PROBLEM DESCRIPTION >> Duplicate every line of the rows below, leaving out the pictures.

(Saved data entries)
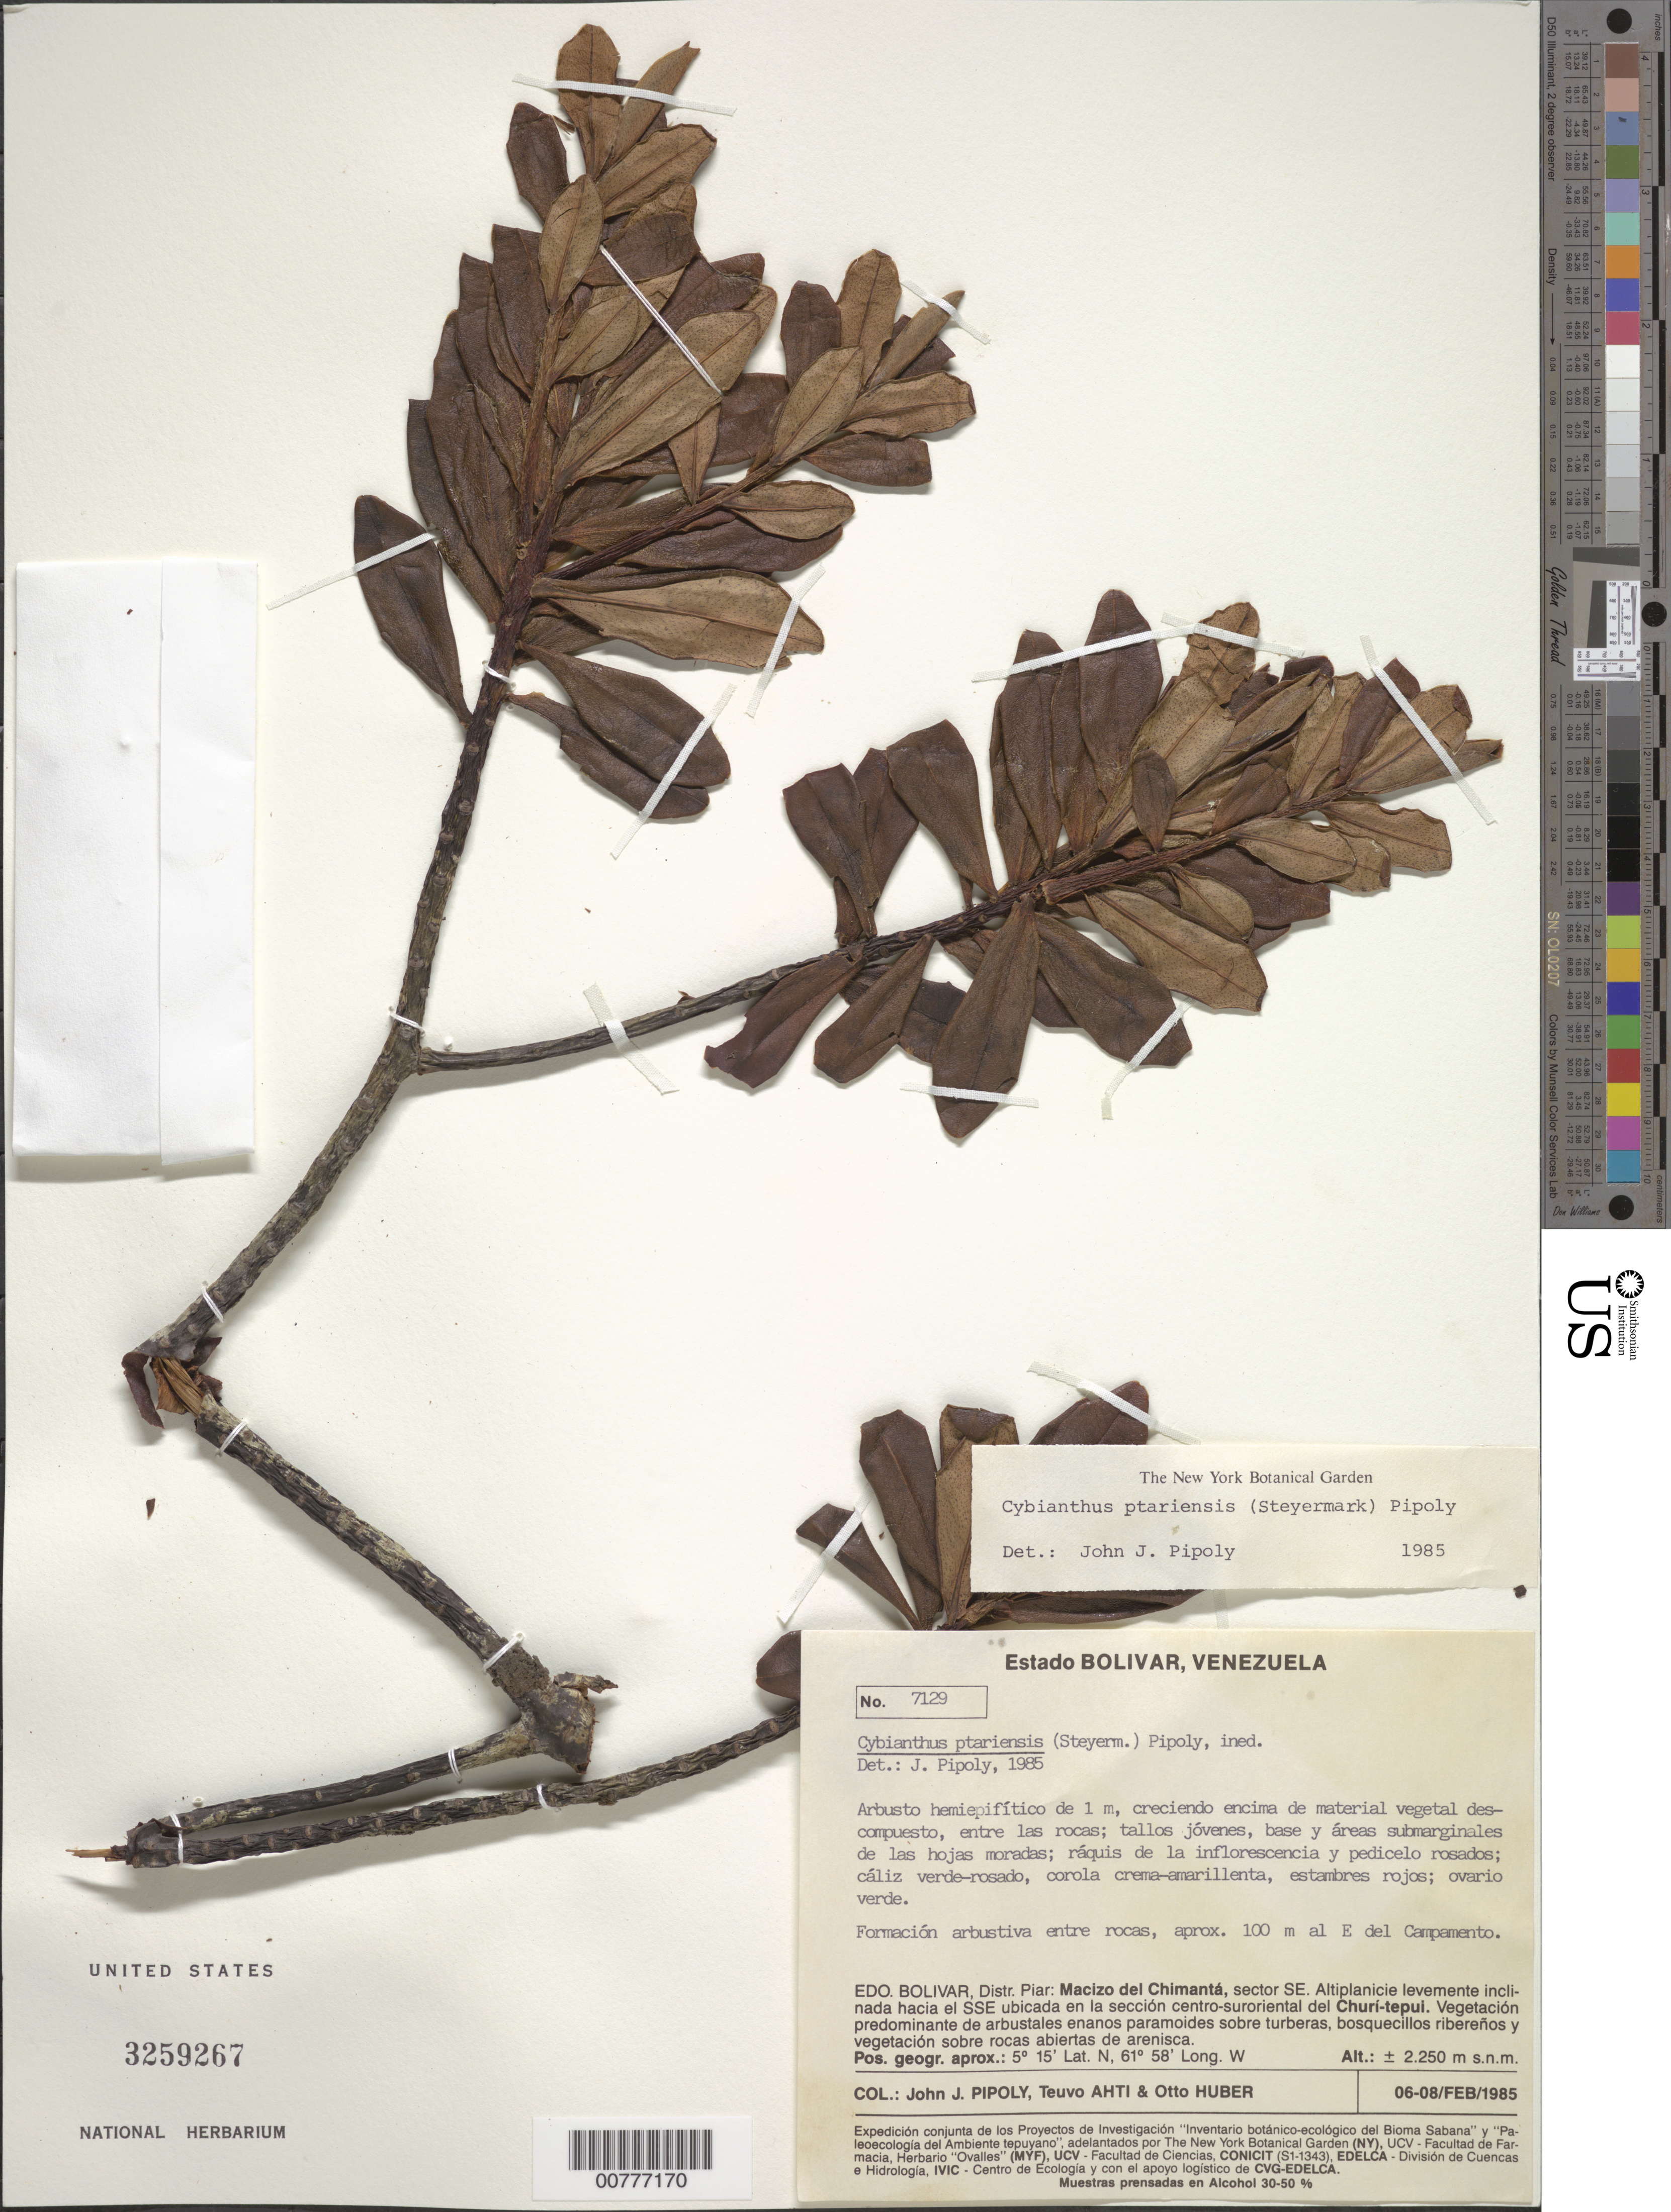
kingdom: Plantae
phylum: Tracheophyta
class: Magnoliopsida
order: Ericales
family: Primulaceae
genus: Cybianthus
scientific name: Cybianthus ptariensis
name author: (Steyerm.) Pipoly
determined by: Pipoly, J. J., III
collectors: J. J. Pipoly, T. T. Ahti & O. Huber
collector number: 7129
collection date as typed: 6-Feb-85 to 8-Feb-85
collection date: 1985-02-06/1985-02-08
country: Venezuela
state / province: Bolívar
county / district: Piar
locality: Macizo del Chimantá, sector SE; seccion centro-suroriental del Churi-tepuí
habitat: Arbustales enanos paramoides sobre turberas, bosquecillos riberenos y veg sobre rocas abiertas de arenisca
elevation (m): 2250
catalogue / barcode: US 3259267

EXERCISE RESULT >>
kingdom: Plantae
phylum: Tracheophyta
class: Magnoliopsida
order: Ericales
family: Primulaceae
genus: Cybianthus
scientific name: Cybianthus ptariensis
name author: (Steyerm.) Pipoly
determined by: Pipoly, J. J., III
collectors: J. J. Pipoly, T. T. Ahti & O. Huber
collector number: 7129
collection date as typed: 6-Feb-85 to 8-Feb-85
collection date: 1985-02-06/1985-02-08
country: Venezuela
state / province: Bolívar
county / district: Piar
locality: Macizo del Chimantá, sector SE; seccion centro-suroriental del Churi-tepuí
habitat: Arbustales enanos paramoides sobre turberas, bosquecillos riberenos y veg sobre rocas abiertas de arenisca
elevation (m): 2250
catalogue / barcode: US 3259267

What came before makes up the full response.